Work request — Copy out, word for word, every line of text in the entries below, leaving out the pictures.

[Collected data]
________________________

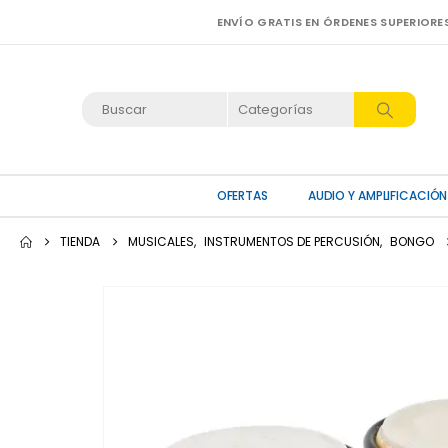
ENVÍO GRATIS EN ÓRDENES SUPERIORE
OFERTAS
AUDIO Y AMPLIFICACIÓN
TIENDA
MUSICALES
,
INSTRUMENTOS DE PERCUSIÓN
,
BONGO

________________________

Worked solution —
ENVÍO GRATIS EN ÓRDENES SUPERIORE
OFERTAS
AUDIO Y AMPLIFICACIÓN
TIENDA
MUSICALES
,
INSTRUMENTOS DE PERCUSIÓN
,
BONGO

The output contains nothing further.